Textile mills that also make the end products in the same factory are included in this sector; otherwise, if the fabric is purchased the product made is considered a product of the textile mills products sector or apparel manufacturing sector. The textile product mills sector comprises establishments that produce a wide variety of textile products for use by individuals and businesses, but not including apparel. Some of the items made in this sector include household items, such as carpets and rugs; towels, curtains, and sheets; cord and twine; furniture and automotive upholstery; and industrial belts and fire hoses. Because the process of converting raw fibers into finished textile products is complex, most textile mills specialize.
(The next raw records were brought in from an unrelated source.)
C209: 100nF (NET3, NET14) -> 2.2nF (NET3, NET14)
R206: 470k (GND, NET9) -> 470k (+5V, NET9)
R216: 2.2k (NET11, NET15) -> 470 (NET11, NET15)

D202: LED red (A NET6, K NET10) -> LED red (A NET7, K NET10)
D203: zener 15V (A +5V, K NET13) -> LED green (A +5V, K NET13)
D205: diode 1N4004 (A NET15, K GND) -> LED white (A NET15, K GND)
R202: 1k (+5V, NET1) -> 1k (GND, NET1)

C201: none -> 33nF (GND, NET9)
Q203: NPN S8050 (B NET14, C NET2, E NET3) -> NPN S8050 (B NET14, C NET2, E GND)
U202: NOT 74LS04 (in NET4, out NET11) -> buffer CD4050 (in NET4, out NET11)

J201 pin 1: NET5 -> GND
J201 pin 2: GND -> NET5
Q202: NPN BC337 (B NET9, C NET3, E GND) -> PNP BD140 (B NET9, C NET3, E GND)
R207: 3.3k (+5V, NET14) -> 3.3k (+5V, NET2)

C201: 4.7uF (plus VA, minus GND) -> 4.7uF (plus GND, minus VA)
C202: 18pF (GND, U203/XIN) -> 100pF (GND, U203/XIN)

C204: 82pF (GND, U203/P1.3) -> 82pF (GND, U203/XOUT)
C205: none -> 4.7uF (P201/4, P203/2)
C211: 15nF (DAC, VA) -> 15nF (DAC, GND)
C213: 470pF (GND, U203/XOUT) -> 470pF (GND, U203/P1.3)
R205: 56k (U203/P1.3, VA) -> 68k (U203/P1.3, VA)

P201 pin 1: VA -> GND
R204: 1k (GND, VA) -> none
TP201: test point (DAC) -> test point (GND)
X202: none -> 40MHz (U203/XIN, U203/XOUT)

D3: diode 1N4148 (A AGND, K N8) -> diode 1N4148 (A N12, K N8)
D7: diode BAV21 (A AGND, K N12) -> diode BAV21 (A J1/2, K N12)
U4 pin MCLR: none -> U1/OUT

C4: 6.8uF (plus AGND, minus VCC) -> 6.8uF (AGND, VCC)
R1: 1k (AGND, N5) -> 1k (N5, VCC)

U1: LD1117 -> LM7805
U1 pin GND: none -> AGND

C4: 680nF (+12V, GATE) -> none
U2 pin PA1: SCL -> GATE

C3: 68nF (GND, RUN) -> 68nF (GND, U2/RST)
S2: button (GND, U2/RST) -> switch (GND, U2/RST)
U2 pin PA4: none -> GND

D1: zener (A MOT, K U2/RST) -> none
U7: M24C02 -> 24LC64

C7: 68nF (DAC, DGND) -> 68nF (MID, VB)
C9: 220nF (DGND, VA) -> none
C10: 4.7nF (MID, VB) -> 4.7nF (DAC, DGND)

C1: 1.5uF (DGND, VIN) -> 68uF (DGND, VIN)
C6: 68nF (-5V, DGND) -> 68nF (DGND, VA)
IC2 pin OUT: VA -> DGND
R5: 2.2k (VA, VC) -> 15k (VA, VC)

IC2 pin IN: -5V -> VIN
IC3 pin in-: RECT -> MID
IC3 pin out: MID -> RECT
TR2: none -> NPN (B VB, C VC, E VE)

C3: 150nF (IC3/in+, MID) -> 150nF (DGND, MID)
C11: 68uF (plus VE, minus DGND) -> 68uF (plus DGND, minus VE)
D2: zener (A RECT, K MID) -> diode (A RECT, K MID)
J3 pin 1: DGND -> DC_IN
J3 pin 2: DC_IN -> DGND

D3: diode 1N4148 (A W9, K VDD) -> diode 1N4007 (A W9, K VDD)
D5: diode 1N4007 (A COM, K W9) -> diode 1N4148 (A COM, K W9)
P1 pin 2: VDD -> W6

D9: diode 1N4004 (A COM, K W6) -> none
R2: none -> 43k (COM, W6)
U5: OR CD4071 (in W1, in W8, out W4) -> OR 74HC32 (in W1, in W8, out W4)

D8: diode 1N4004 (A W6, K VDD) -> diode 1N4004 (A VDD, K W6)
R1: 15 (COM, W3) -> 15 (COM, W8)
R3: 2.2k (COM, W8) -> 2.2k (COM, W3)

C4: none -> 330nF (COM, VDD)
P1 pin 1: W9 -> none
The apparel manufacturing industry transforms fabrics produced by textile manufacturers into clothing and accessories. By cutting and sewing fabrics or other materials, such as leather, rubberized fabrics, plastics, and furs, workers in this industry help to keep consumers warm, dry, and fashionable.
The apparel industry traditionally has consisted mostly of production workers who performed the cutting and sewing functions in an assembly line. This industry remains labor-intensive, despite advances in technology and workplace practices.
Many of the remaining production workers work in teams. For example, sewing machine operators are organized into production “modules.” Each operator in a module is trained to perform nearly all of the functions required to assemble a garment. Each module is responsible for its own performance, and individuals usually receive compensation based on the team’s performance.